Danthonia Designs, the sign-making enterprise that provides our community’s primary income here in Australia, involves a lot of metal fabrication. I may not know how to weld or operate a CNC router or press brake, but there are always plenty of welds to prep for painting – and no part moves up the supply chain until that’s done. I’ve traded the inefficient wire brush of my youth for a pneumatic sander, with discs of varying grits to deliver the appropriate abrasion for the task. In the serenity of the noise of silence, I have time to be alone with my thoughts while I smooth out the world and fix the dents and straighten edges, readying an entire sign for its color coat.

Some days I get to work alongside my sons when they’re on break from university. They share my love of metal work – and have been blessed with learning opportunities to become skilled at it. One welds, another paints, but I always sand. It’s the center of the process, and the least glamorous.

My dad was a master craftsman not only of metal but also of the heart. He could hear the words that went unuttered, understand that imperfection is a given (starting with himself), smooth out a rough argument, visualize a finished product when everyone else saw scattered pieces, and nudge a wounded soul toward healing.

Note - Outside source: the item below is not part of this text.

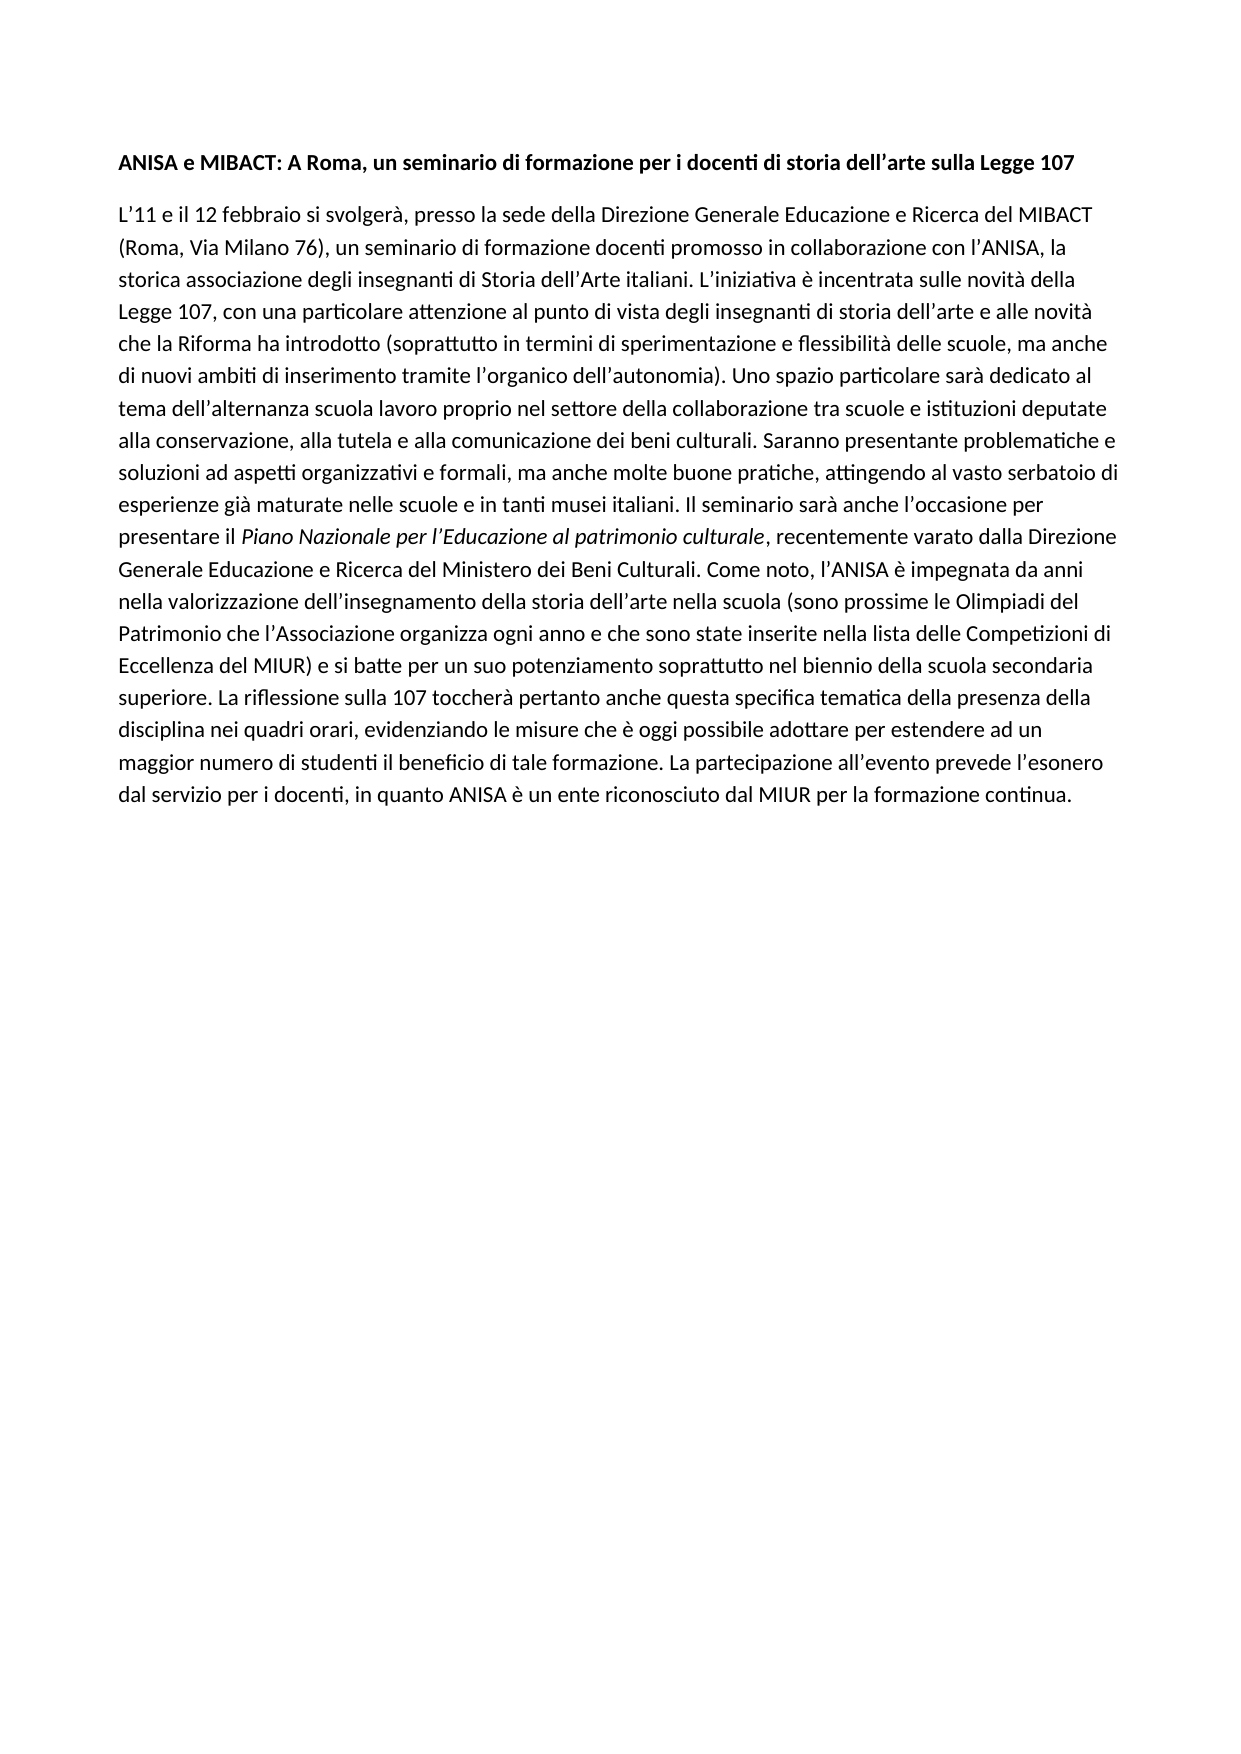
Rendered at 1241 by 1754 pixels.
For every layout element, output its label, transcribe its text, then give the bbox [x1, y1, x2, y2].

text L’11 e il 12 febbraio si svolgerà, presso la sede della Direzione Generale Educazione e Ricerca del MIBACT (Roma, Via Milano 76), un seminario di formazione docenti promosso in collaborazione con l’ANISA, la storica associazione degli insegnanti di Storia dell’Arte italiani. L’iniziativa è incentrata sulle novità della Legge 107, con una particolare attenzione al punto di vista degli insegnanti di storia dell’arte e alle novità che la Riforma ha introdotto (soprattutto in termini di sperimentazione e flessibilità delle scuole, ma anche di nuovi ambiti di inserimento tramite l’organico dell’autonomia). Uno spazio particolare sarà dedicato al tema dell’alternanza scuola lavoro proprio nel settore della collaborazione tra scuole e istituzioni deputate alla conservazione, alla tutela e alla comunicazione dei beni culturali. Saranno presentante problematiche e soluzioni ad aspetti organizzativi e formali, ma anche molte buone pratiche, attingendo al vasto serbatoio di esperienze già maturate nelle scuole e in tanti musei italiani. Il seminario sarà anche l’occasione per presentare il Piano Nazionale per l’Educazione al patrimonio culturale, recentemente varato dalla Direzione Generale Educazione e Ricerca del Ministero dei Beni Culturali. Come noto, l’ANISA è impegnata da anni nella valorizzazione dell’insegnamento della storia dell’arte nella scuola (sono prossime le Olimpiadi del Patrimonio che l’Associazione organizza ogni anno e che sono state inserite nella lista delle Competizioni di Eccellenza del MIUR) e si batte per un suo potenziamento soprattutto nel biennio della scuola secondaria superiore. La riflessione sulla 107 toccherà pertanto anche questa specifica tematica della presenza della disciplina nei quadri orari, evidenziando le misure che è oggi possibile adottare per estendere ad un maggior numero di studenti il beneficio di tale formazione. La partecipazione all’evento prevede l’esonero dal servizio per i docenti, in quanto ANISA è un ente riconosciuto dal MIUR per la formazione continua. [118, 201, 1122, 808]
text ANISA e MIBACT: A Roma, un seminario di formazione per i docenti di storia dell’arte sulla Legge 107 [118, 148, 1122, 176]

Naturally, I am still an unfinished piece, with plenty of rough corners and spattered welds still needing attention; we are each, after all, a work in progress. But I believe the gift my father gave me in that old workshop, now three decades ago, has done more to assist my “finishing process” than anything else in my life.

In my childhood home, my siblings and I often heard our parents quote Rabindranath Tagore’s famous lines: “I slept and dreamt that life was joy. I awoke and saw that life was service. I acted and behold, service was joy.” That first evening walking home from the workshop with my dad, service-as-joy was the farthest thing from my mind.

“Nora,” he said gently, “Often in life, we need to start over, from the bottom.” I looked up at him. “You want to live a life of service, right?” I nodded. “Well, service starts by doing the little things properly – sweeping the floor, taking out the trash, cleaning the toilet, or even brushing bits of metal. Until you can do those little things properly, you won’t do anything larger well either.”

And that is why I love to work – with mind or metal. Or both.